Shadow Scottish Secretary Margaret Curran has insisted Labour's review of universal services is not a betrayal of the party's traditional values.
Responding to criticism of Scottish Labour leader Johann Lamont's call to end the "something for nothing" culture, Ms Curran accused the SNP Government of engaging in "fantasy politics" and said Labour had a duty to flag up the true cost of public service provision.
Speaking to the Herald on the eve of Labour's UK conference, she said: "We have to move away from fantasy politics in Scotland. We are constantly told by the SNP Government everything is fine and that's just not true.
"If we serve our constituents we have a duty to flag up the true costs: 30,000 workers have been lost in the public sector and services are being squeezed constantly."
Deputy First Minister Nicola Sturgeon rounded on Ms Lamont in Holyrood during the week, branding her a "poster girl for the Tories".
Ms Lamont had said Labour would review SNP policies such as the council tax freeze, universal NHS prescriptions and free tuition for Scottish university students in order to balance the books.
The SNP has claimed the policy shift is overwhelmingly unpopular, based on soundings taken by telephone canvassers, and was a "fumbled" attempt to pre-empt Shadow Chancellor Ed Balls's UK-wide spending review.
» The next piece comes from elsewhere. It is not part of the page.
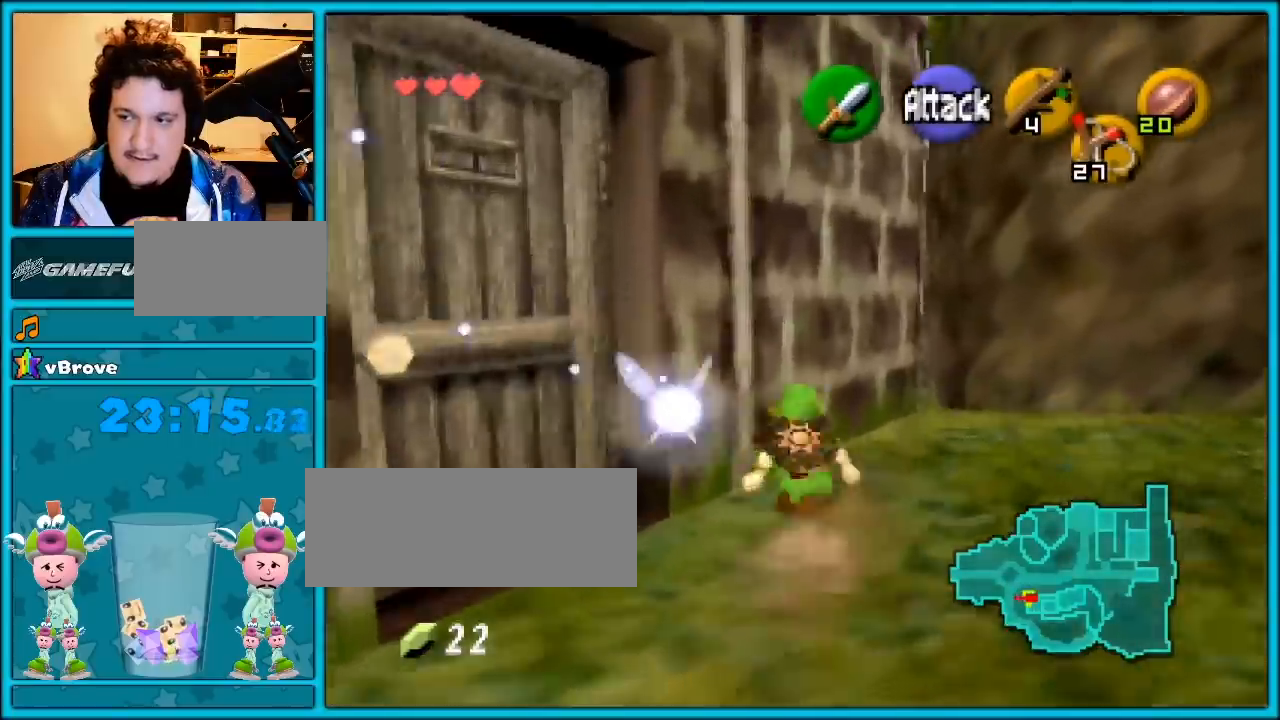
{"buttons": [], "left_stick": "up", "events": [[200, "A", "up"]]}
A senior party source said: "The SNP certainly believe that Johann Lamont’s speech was an attempt to pretend that the Holyrood leadership is driving Labour’s approach to spending in Scotland, when the reality is that she was merely pre-empting the line laid down by Ed Balls."
Salmond in Chicago
Meanwhile, First Minister Alex Salmond drew parallels between Scotland's economic situation and the early years of the United States during a visit to Chicago to coincide with the Ryder Cup.
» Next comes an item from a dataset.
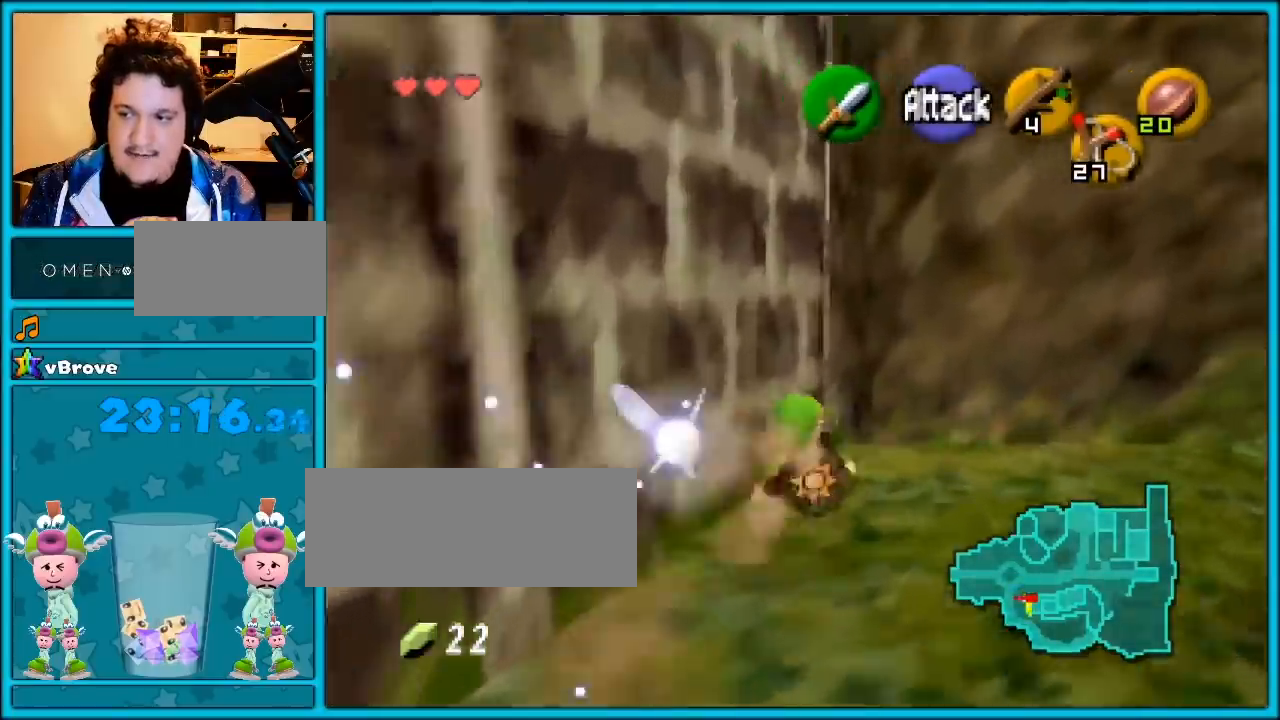
{"buttons": [], "left_stick": "up", "events": [[83, "A", "down"], [167, "Z", "down"], [200, "A", "up"], [333, "Z", "up"]]}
A Scottish Government delegation is in the city attempting to drum up support for business and sport ahead of the next edition of the golf tournament at Gleneagles in 2014.
Mr Salmond said: "In order to fully realise our potential, we need the powers of an independent nation, rather than the limited powers that are currently available to us.
"Without independence, we are promoting recovery with one hand tied behind our backs. We currently have fewer economic powers than Illinois.
"The simplest encapsulation of the case for independence is this - that the people best placed to make decisions about a nation's future are those who choose to live and work there. They will always be the people who care most. That was true of the USA in the 18th century and today - it is also true of Scotland.
"That argument is a civic and inclusive one. It does not emphasise where people have come from; it emphasises where we want to go together as a nation."
Labour's shadow Scotland Office minister William Bain accused Mr Salmond of creating his "own version" of American history with his comments.
He said: "The USA didn't just seek independence from Britain in the eighteenth century, they also started a project to create a union of states that endures to this day.
"US states benefit from having strong state government but also being part of a political and economic union that allows them to pool resources.
"During the downturn in 2010 the federal government transferred over $500 billion to state and local government across the country ensuring that places in greatest need were able to cope with recession."